With such concerns, Roman said it appears that more and more people are waking up to the crisis — even rap star Kanye West has plans of his own to deal with it. "All of a sudden, after years of wandering around in the wilderness, people seem to have discovered that affordable housing is a really big problem," she said.
On the national level, U.S. Sen. Kamala Harris, D-CA, outlined the Rent Relief Act, a bill she recently introduced to the U.S. Senate that would create a refundable tax credit for those who pay more than 30% of their gross income for the taxable year on their rent including utilities.
In a speech to the conference, Harris argued that while attention is on a variety of other issues at the national level, lawmakers would do well to not lose their focus on affordable housing and other quality of life issues that affect ordinary Americans.
"In the midst of all these other crises, the concern I think we all share is that this crisis is not receiving the kind of attention that it requires," Harris said. "That's our challenge above and beyond all the other challenges that are present."
"Everyone wants to end homelessness until you try and put short-term housing near their homes," says DC Mayor Muriel Bowser. How true, how true #NAEH2018— Chris Teale (@chris_teale) July 24, 2018
The bill received plenty of support from city leaders across California. "In Stockton, one in two residents will pay over 30% of their income to housing," Stockton, CA Mayor Michael Tubbs said in a statement. "We have seen some of the highest rent increases in the nation, making even finding a place to live a major challenge. It will take solutions from both state and federal officials, as well as creative improvements locally, to help solve this housing crisis."
But there have also been successes, including in Washington, DC, where local officials touted statistics that overall homelessness is down 17% from 2016 and family homelessness is down 40% over the same period.

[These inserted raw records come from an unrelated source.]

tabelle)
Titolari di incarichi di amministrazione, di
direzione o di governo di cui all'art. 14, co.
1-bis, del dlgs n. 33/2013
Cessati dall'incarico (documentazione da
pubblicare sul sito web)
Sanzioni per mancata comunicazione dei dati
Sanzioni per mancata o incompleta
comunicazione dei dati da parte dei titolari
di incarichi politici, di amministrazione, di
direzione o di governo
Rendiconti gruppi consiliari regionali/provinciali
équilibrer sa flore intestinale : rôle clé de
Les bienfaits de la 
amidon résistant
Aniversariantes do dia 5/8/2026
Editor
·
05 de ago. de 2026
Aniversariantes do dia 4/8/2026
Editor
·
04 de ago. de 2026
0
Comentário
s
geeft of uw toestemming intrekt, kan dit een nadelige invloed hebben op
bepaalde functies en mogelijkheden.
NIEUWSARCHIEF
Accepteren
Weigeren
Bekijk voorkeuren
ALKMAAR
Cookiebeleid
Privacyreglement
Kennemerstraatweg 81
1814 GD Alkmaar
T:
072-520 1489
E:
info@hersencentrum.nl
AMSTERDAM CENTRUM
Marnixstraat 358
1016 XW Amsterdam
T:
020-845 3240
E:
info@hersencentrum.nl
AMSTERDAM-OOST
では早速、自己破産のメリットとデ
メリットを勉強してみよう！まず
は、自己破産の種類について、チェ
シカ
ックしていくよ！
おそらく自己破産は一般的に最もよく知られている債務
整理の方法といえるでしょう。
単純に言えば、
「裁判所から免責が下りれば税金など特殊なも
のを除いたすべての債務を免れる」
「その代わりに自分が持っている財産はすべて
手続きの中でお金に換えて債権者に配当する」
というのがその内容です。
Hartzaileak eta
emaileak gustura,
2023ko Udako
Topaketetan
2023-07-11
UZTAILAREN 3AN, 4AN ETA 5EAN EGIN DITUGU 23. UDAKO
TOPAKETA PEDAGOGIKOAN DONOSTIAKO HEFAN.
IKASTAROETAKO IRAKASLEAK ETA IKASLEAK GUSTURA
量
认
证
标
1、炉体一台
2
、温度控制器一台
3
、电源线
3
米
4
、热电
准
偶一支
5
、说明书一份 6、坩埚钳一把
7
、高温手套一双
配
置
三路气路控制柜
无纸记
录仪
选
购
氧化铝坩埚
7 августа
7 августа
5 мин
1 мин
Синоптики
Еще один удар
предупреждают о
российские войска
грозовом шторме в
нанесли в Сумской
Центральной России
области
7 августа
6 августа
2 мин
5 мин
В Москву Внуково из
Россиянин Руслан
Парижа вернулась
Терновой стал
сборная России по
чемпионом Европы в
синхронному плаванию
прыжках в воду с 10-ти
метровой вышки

At the conference, DC Mayor Muriel Bowser said the city is taking a new approach to sheltering homeless families with the closure of the much-maligned shelter at the former DC General Hospital and the opening of new, smaller shelters in all eight of the city’s wards in the next 18 months. Bowser said the impetus for closing DC General also came in part from the disappearance of Relisha Rudd, an eight-year-old girl who disappeared in 2014 from the shelter with a janitor.
Cities must be wary of community opposition to sheltering the homeless and look to build relationships with neighbors to avoid ill-feeling. "Everyone wants to end homelessness until you try and put short-term family housing next to their homes. I don't have to tell you how that story ends," Bowser said.
Bowser said the city will continue to find new ways to help the homeless, including partnering with landlords to relax screening criteria of potential tenants and piloting programs like DC Flex, a program that offers subsidies to those who need stable housing and also to pay for other basic necessities like food.
Roman noted there is still plenty to be done, especially with the potential for rollbacks in federal funding in future fiscal years meaning the future looks "a little dicey."
"You’ve done a lot, but there is a lot more for us to do," she said.